§ **EXERCISE TASK A**
According to the passage on the favela climate memory circles, why do these community events recover and record long-time residents' memories of the environment? Answer in one to three sentences.

On June 17, 2023, Rio de Janeiro’s Sustainable Favela Network (SFN)* launched its Favela Climate Memory Exhibition, the culmination of five day-long climate memory circles held by favela community museums between January and March. This series of articles explores the dynamics of each memory circle which makes up the exhibition, with this article introducing the second discussion circle, held on February 4 by the Sankofa Museum in Rocinha. Developed by the SFN’s Culture and Memory Working Group, the project was realized by community museums, technical allies, and community organizers from favelas across Greater Rio.
The Sustainable Favela Network’s Climate Memory Circles are community events aimed at recovering and recording the memories and stories of long-time residents of Rio de Janeiro’s favelas in relation to the environment so as to envision ways to prepare for climate changes to come. Though still rarely discussed, the memory circles showed that climate change is very much present in the daily lives and concerns of favela residents.

Records excerpted from a collection:
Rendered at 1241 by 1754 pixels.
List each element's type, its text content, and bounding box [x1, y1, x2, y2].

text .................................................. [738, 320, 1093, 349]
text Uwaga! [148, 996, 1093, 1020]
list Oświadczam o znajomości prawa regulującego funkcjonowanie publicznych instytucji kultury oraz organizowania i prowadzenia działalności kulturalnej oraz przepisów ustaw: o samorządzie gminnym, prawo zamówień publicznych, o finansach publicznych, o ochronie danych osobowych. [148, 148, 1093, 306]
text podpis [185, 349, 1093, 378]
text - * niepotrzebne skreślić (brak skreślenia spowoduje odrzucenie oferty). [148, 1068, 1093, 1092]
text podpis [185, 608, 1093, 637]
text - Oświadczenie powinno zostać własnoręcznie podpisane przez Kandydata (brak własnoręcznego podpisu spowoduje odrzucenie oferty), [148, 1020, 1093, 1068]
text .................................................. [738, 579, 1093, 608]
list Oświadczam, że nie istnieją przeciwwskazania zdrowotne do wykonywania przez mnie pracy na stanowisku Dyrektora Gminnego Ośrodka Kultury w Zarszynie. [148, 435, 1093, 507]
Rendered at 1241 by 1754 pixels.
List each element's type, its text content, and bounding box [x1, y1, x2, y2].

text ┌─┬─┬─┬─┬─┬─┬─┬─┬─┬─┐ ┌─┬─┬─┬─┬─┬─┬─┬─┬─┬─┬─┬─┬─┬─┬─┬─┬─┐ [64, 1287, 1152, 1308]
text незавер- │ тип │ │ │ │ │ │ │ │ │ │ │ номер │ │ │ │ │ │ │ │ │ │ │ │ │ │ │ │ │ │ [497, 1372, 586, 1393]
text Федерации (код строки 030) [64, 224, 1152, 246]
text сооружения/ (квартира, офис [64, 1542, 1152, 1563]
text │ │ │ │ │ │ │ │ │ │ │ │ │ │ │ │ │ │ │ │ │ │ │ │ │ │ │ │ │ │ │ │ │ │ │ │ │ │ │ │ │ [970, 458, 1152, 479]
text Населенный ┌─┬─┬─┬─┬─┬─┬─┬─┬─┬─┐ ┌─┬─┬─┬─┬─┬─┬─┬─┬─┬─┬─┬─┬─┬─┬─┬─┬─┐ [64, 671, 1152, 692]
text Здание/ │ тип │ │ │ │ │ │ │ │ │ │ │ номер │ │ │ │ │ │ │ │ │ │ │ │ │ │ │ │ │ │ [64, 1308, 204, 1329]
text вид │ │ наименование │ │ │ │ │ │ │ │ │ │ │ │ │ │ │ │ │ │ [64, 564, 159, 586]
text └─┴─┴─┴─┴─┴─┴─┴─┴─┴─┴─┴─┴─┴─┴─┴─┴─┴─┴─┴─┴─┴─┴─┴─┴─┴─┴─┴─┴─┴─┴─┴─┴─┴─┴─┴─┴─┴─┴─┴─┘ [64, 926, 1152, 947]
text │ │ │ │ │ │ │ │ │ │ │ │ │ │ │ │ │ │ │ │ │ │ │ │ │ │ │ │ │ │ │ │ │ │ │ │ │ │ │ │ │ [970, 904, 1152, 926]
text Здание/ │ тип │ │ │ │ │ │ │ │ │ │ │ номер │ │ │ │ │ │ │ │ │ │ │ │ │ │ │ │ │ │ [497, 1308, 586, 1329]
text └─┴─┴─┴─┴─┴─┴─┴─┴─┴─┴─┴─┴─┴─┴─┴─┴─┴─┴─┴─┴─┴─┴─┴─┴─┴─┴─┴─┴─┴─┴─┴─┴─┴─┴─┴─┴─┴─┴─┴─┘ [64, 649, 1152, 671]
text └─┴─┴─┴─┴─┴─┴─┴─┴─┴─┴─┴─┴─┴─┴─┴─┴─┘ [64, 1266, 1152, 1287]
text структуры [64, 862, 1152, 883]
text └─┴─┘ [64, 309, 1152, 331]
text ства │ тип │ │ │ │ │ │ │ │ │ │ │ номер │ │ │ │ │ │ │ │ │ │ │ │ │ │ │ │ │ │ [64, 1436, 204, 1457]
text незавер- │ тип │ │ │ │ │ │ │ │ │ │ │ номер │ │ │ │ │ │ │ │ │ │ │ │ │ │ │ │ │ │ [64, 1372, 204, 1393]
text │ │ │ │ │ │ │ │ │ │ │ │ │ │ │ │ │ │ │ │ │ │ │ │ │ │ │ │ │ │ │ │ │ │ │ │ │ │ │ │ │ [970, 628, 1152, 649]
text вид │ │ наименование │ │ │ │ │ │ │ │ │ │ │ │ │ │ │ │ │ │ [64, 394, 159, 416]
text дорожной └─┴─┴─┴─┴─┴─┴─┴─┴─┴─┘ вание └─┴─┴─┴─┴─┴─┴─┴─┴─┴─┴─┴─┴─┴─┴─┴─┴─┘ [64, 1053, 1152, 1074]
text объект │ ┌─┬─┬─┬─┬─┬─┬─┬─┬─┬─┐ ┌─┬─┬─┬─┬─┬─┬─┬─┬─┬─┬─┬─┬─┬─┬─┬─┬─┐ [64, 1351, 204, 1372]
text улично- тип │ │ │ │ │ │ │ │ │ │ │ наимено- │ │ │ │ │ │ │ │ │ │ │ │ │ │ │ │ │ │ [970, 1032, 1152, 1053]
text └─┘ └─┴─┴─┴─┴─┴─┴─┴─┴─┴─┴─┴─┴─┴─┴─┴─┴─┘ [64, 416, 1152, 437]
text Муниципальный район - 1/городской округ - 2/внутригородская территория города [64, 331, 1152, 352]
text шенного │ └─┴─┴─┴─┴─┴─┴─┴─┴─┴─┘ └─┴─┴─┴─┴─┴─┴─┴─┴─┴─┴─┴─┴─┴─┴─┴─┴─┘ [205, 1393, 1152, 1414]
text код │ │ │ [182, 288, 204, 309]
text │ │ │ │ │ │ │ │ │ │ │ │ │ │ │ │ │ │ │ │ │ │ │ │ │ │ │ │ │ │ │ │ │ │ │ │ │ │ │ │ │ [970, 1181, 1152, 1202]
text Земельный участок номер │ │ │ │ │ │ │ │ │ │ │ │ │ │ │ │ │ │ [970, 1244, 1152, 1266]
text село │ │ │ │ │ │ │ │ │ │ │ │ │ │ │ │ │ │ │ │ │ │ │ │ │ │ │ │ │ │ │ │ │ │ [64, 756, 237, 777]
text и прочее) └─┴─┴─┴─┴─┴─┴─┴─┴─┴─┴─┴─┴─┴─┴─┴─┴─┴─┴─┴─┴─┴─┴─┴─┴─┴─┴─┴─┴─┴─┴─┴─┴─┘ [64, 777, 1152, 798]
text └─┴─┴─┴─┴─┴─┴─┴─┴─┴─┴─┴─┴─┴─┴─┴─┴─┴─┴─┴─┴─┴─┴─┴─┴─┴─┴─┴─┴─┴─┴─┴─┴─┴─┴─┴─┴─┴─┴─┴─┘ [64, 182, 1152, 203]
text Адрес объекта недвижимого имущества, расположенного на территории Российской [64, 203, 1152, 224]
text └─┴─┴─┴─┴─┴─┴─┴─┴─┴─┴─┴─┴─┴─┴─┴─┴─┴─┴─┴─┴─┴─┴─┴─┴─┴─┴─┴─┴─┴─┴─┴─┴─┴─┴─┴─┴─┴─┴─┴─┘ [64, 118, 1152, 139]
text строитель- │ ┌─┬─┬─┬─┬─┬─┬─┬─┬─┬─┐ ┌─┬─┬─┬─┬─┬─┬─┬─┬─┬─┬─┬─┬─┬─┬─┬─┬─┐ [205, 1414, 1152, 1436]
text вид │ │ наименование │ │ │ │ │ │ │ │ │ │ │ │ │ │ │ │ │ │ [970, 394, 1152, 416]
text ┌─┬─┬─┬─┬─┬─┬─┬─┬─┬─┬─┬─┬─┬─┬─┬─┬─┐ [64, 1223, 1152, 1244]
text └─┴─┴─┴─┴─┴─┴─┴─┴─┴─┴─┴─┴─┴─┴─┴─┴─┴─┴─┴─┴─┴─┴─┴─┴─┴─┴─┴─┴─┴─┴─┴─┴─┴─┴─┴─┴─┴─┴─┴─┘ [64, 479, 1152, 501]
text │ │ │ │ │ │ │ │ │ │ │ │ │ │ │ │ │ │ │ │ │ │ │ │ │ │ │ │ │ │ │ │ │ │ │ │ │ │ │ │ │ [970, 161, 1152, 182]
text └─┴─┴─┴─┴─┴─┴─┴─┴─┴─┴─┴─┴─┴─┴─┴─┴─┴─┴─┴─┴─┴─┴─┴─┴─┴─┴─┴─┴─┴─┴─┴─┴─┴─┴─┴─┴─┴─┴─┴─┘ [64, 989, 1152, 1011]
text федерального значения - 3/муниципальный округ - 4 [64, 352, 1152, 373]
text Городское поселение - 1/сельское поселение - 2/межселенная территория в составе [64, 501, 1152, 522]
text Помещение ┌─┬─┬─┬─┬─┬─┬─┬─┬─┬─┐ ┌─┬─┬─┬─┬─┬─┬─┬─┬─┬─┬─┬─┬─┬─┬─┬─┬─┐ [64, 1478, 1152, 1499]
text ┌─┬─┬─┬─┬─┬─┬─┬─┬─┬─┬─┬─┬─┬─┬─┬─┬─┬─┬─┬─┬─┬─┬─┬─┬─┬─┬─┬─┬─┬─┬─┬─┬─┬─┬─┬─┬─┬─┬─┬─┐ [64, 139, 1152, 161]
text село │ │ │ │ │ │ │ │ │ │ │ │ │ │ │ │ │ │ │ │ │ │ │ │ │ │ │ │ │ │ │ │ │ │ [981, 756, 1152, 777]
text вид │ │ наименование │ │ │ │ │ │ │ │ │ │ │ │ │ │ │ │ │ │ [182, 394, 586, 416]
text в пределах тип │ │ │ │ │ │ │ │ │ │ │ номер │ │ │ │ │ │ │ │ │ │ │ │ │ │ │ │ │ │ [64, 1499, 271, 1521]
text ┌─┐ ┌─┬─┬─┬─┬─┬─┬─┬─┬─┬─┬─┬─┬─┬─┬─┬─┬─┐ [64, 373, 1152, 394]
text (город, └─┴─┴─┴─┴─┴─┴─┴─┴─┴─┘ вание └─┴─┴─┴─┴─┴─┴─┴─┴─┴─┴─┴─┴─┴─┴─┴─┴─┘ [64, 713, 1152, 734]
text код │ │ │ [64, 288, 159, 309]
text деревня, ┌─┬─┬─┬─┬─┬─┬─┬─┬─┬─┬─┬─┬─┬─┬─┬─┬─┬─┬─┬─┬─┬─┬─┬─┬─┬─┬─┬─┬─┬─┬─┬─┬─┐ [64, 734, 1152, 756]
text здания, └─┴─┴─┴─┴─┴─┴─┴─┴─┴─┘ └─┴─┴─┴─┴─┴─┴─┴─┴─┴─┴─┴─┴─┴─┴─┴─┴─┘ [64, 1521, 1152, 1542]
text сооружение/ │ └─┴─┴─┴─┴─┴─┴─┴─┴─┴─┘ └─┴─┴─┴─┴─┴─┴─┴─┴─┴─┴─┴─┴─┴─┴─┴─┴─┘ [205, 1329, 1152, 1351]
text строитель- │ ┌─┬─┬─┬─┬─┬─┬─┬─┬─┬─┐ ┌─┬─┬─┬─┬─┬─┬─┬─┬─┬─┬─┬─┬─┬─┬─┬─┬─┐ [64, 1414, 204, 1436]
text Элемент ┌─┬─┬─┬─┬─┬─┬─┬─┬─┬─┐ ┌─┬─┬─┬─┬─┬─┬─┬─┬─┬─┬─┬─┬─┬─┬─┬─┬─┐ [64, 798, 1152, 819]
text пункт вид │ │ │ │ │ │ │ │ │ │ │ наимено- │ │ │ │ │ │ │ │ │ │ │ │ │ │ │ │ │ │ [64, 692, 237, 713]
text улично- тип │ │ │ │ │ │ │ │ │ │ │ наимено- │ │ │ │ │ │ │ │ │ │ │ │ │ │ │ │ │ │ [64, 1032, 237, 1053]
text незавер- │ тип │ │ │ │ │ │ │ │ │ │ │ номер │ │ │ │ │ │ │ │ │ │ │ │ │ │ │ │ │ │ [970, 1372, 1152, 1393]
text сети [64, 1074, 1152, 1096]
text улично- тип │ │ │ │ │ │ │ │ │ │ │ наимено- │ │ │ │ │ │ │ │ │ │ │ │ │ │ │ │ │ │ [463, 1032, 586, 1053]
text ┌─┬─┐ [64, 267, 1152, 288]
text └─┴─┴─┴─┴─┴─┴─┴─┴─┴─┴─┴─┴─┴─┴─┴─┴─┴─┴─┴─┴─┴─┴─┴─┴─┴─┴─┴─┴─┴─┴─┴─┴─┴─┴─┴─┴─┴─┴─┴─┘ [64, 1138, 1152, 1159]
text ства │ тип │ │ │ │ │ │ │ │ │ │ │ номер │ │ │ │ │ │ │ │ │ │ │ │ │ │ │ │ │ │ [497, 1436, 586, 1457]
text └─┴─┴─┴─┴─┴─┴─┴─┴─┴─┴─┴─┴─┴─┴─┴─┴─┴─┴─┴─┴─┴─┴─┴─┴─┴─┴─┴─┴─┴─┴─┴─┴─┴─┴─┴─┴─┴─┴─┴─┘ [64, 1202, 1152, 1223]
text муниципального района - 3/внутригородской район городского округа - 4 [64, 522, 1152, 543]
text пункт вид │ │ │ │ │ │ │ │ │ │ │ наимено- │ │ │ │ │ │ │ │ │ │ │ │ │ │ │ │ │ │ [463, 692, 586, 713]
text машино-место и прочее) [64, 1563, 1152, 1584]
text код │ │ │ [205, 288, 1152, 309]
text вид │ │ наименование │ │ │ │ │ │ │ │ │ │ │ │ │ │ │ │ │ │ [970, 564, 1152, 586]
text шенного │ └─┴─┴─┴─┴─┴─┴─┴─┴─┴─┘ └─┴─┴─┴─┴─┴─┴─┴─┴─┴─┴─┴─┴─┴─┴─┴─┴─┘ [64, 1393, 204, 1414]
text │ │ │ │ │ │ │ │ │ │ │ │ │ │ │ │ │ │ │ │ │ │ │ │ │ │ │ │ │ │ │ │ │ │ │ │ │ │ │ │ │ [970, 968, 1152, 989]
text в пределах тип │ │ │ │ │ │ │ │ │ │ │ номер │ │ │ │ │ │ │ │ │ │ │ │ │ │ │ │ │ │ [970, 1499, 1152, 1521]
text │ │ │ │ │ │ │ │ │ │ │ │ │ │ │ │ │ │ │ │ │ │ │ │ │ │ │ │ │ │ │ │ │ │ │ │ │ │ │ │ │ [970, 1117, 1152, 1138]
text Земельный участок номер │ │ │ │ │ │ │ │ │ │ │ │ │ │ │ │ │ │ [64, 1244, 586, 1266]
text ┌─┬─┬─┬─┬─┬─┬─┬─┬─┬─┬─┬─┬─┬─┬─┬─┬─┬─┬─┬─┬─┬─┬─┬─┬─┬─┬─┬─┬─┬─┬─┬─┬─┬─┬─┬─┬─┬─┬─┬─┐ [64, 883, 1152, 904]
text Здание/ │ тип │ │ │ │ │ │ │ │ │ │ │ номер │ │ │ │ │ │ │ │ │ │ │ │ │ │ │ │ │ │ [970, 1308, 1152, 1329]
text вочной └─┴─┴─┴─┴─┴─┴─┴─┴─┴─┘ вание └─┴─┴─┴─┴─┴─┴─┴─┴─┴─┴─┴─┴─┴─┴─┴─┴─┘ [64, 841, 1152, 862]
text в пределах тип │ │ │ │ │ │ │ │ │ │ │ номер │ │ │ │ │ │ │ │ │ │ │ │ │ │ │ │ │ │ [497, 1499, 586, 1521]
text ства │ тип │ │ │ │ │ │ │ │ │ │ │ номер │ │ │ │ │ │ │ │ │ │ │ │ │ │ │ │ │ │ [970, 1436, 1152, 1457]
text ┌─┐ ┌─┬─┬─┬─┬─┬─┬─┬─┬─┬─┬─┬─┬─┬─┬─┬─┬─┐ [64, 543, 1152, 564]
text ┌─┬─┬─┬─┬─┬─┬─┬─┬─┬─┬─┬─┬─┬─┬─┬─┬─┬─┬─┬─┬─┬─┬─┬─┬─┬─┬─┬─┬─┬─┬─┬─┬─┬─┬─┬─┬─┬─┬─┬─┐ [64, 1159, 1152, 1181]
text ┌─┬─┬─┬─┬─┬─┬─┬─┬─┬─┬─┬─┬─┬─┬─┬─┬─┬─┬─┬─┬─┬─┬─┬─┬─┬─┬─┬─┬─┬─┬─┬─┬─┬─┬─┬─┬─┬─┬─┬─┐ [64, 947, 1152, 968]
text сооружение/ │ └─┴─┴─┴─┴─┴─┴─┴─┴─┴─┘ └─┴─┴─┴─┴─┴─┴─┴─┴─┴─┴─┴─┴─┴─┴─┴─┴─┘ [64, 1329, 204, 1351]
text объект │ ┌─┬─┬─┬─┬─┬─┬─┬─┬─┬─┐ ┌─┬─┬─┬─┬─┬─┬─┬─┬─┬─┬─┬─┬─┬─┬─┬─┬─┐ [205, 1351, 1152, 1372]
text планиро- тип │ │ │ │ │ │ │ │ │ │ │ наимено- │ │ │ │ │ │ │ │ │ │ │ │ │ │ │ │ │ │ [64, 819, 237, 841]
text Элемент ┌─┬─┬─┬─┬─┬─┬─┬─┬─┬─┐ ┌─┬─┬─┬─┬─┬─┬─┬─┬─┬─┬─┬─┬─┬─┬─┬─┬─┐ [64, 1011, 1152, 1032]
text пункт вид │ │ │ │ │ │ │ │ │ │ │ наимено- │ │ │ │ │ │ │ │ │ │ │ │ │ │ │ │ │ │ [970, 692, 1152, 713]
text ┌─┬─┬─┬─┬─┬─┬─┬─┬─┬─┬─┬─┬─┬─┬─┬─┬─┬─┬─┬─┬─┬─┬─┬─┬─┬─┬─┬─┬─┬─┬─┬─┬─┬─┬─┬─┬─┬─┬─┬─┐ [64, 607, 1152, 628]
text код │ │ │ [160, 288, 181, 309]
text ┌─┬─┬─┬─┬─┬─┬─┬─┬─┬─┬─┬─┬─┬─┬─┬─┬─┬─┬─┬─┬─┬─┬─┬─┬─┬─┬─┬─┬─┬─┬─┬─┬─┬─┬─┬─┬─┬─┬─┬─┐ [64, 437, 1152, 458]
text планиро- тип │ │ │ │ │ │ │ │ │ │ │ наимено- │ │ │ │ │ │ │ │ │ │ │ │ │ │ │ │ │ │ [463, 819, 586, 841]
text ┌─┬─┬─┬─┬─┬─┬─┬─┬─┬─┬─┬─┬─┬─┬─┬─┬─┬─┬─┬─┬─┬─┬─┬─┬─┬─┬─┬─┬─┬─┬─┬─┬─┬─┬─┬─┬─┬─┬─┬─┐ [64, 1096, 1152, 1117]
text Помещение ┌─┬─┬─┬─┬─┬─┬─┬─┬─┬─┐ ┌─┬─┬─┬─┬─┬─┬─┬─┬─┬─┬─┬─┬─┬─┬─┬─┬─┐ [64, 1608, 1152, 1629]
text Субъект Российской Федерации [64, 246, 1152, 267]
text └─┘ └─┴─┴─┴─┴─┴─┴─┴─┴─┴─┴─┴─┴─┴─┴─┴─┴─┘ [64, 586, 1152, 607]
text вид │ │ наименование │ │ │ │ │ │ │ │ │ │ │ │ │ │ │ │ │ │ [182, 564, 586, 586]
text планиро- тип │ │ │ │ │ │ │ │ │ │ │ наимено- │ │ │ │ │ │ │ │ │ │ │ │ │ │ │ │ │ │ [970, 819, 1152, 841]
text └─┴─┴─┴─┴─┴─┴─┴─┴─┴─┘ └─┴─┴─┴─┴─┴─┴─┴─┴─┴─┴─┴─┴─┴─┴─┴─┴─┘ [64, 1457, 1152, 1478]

§ **EXERCISE TASK B**
Write out, unchanged, the rows running from the one containing "1287, 1152, 1308]" through the one containing "text Федерации (код".

§ **CORRECT RESPONSE A**
They recover and record these memories so that the community can envision ways to prepare for the climate changes to come.

§ **CORRECT RESPONSE B**
text ┌─┬─┬─┬─┬─┬─┬─┬─┬─┬─┐ ┌─┬─┬─┬─┬─┬─┬─┬─┬─┬─┬─┬─┬─┬─┬─┬─┬─┐ [64, 1287, 1152, 1308]
text незавер- │ тип │ │ │ │ │ │ │ │ │ │ │ номер │ │ │ │ │ │ │ │ │ │ │ │ │ │ │ │ │ │ [497, 1372, 586, 1393]
text Федерации (код строки 030) [64, 224, 1152, 246]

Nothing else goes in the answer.